Source: Calculated from NY Times Github COVID data repository, data reported through 2/4/2021.
New COVID-19 cases per 100/000 / day are just shy of half the level they were at the 1/8/2021 peak.
I can’t tell you how much I’d like to make a big deal out of the circled area on the second (log-scale) graph. But I can’t.
The rate of decline starting 2/1/2021 is -23%/week, modestly steeper than the decline 1/11/2021 – 1/31/2021 of -17% per week. That’s about the right magnitude, and plausibly the right timing, to be the increasing rate of decline that I expect to see per the algebra of my last post. Dump a bunch of immune individuals on top of a pandemic that is already shrinking, it should shrink noticeably faster.
-------
• _PROBLEM REQUIREMENTS_: Please go on with the post about the decline in new COVID-19 cases, starting after its final sentence.

[Items from a dataset]
-------
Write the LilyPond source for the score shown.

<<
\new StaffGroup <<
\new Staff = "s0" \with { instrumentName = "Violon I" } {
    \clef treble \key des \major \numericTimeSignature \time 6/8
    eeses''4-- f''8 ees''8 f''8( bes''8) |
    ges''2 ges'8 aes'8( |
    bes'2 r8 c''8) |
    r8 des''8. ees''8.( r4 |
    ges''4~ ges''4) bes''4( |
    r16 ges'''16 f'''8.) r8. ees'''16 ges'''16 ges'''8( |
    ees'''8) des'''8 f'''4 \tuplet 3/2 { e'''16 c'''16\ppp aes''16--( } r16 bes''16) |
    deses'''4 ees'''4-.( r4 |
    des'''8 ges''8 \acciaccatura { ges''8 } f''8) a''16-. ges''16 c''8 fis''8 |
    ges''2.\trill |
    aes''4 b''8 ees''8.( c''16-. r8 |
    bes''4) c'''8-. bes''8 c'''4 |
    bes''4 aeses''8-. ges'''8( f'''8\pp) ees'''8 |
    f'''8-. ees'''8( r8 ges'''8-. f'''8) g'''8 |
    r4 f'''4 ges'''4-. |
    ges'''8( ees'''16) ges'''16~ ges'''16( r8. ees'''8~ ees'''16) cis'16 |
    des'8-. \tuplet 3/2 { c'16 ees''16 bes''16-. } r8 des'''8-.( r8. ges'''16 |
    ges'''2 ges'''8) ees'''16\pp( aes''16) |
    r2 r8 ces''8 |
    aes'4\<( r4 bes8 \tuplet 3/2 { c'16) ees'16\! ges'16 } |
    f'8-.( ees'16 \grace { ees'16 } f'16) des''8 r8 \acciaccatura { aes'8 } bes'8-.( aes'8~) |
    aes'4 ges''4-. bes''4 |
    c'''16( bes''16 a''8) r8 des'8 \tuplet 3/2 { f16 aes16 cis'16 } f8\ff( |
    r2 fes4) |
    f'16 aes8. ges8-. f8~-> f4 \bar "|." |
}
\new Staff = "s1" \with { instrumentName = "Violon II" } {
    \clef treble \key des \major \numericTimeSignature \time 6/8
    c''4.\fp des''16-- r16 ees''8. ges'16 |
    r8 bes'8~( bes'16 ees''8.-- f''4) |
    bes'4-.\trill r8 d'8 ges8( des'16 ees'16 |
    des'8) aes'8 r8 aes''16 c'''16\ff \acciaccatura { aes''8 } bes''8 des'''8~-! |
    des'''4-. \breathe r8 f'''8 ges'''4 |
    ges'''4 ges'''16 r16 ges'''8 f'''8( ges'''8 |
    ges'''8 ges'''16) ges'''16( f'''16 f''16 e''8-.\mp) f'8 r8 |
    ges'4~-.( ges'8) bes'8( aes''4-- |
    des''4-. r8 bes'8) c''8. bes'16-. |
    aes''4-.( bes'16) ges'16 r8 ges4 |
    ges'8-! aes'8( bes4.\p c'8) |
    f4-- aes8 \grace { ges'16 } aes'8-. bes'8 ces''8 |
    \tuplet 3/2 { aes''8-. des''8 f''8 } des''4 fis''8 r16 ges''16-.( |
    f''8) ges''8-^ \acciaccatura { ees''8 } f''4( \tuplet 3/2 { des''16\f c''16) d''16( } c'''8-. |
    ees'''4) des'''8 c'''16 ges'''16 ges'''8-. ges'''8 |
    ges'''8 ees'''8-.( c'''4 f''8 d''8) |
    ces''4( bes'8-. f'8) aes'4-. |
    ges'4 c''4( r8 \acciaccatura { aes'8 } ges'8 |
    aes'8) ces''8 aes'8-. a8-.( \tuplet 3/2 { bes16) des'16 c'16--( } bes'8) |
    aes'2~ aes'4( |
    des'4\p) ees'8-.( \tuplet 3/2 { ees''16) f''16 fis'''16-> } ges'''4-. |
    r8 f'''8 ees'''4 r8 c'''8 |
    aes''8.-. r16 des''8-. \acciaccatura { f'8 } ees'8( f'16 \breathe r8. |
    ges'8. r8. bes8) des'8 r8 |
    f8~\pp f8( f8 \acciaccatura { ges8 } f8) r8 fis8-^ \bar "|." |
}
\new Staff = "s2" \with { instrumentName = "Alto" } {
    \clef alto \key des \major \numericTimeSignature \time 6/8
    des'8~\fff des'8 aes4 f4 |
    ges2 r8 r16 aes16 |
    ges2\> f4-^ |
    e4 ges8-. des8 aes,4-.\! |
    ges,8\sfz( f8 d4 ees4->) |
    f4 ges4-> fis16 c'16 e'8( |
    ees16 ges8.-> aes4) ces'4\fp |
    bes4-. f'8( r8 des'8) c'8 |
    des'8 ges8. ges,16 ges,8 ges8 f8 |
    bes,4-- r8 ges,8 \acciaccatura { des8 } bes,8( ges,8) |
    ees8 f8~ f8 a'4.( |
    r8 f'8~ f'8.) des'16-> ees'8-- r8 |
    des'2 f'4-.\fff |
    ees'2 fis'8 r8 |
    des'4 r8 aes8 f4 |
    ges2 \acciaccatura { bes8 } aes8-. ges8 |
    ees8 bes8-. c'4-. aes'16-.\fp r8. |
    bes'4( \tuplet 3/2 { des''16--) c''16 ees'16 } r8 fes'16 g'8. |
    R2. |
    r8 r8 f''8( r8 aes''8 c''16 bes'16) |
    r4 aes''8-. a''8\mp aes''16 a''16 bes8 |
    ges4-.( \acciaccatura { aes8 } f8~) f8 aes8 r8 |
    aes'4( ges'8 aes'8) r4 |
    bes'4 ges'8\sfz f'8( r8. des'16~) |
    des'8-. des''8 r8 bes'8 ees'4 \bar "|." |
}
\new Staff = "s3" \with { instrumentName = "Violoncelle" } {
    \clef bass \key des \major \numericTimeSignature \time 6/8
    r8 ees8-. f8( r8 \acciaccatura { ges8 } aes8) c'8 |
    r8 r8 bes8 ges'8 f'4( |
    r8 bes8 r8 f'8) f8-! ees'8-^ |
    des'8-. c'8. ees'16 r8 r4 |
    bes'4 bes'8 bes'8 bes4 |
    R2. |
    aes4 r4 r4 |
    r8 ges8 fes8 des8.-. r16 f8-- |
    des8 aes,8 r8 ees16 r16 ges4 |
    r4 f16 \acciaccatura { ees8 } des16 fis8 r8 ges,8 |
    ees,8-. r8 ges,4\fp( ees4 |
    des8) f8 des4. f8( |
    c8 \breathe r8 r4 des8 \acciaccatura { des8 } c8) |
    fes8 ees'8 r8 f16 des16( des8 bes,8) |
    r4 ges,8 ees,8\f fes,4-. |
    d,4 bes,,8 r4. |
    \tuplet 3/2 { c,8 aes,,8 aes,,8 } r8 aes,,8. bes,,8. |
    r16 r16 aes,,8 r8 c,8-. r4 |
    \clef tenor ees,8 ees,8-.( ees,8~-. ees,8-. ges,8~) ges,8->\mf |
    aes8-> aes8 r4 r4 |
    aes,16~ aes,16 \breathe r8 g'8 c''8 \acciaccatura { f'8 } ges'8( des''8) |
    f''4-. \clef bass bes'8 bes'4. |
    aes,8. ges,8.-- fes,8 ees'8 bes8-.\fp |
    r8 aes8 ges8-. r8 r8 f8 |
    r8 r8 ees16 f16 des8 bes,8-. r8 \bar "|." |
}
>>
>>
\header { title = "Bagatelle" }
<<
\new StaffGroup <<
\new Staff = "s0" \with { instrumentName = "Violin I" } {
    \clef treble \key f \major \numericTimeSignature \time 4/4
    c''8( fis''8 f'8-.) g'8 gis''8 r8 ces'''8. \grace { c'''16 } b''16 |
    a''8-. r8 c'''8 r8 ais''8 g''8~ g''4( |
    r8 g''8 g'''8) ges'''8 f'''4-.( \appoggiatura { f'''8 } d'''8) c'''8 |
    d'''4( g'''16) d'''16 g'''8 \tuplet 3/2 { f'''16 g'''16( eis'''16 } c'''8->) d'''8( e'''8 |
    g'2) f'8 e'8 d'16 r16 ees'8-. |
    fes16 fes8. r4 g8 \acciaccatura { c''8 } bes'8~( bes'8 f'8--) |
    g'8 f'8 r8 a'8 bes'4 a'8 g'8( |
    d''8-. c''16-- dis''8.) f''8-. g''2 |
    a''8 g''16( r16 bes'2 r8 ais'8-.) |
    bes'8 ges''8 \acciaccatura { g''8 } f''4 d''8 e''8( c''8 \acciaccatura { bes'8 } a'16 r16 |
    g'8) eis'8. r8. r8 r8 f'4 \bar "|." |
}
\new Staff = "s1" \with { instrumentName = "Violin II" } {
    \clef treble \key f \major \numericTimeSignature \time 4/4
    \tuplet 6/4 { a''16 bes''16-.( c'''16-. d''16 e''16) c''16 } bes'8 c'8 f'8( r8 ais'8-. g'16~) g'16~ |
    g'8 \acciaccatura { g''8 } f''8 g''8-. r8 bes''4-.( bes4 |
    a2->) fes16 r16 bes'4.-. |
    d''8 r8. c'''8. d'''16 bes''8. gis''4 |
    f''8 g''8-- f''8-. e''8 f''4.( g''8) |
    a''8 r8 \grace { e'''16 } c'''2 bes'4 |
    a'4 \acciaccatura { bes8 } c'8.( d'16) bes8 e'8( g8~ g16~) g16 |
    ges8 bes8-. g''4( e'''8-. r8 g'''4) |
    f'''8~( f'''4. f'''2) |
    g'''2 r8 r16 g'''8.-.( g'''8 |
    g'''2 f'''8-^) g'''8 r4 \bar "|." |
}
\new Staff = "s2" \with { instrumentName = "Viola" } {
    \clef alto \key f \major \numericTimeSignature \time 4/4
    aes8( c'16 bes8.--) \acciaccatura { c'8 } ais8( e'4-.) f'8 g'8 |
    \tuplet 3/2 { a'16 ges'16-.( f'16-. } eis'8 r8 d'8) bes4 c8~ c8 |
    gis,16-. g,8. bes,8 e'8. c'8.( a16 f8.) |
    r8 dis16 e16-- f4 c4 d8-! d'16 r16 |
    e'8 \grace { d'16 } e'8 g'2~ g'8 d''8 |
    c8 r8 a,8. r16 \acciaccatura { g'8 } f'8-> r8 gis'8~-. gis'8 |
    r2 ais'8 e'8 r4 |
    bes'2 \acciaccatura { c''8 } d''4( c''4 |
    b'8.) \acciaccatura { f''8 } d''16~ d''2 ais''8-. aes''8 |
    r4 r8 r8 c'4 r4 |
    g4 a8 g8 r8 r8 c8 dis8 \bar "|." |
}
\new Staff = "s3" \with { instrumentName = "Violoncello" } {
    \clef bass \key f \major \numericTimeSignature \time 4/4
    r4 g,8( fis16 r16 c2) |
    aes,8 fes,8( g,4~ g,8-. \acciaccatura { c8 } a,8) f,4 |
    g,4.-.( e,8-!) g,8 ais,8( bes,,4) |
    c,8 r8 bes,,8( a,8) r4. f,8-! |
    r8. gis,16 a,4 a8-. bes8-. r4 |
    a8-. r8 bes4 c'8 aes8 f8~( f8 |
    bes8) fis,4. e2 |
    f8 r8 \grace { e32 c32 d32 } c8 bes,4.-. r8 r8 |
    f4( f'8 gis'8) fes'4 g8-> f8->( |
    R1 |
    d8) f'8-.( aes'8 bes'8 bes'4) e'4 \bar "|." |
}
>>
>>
-------
• _EXPECTED OUTPUT_:
But I can’t say that. That conclusion is not confirmed by the state-level data. The U.S. Midwest is the poster child for herd immunity, and it’s not happening there. Instead, this sharper decline is more-or-less a fluke. It’s due to a true sharper decline in New York, the impact of prior data reporting issues now washing out of the system, and (probably) just random variability of the data.
See log-scale graph below for complete absence of increased rate of decline in the Midwest. Instead, those states show an almost-amazingly constant and consistent rate of decline (most lines run straight and parallel, few lines cross.) That argues much more strongly for seasonality of COVID being the main driver of this decline.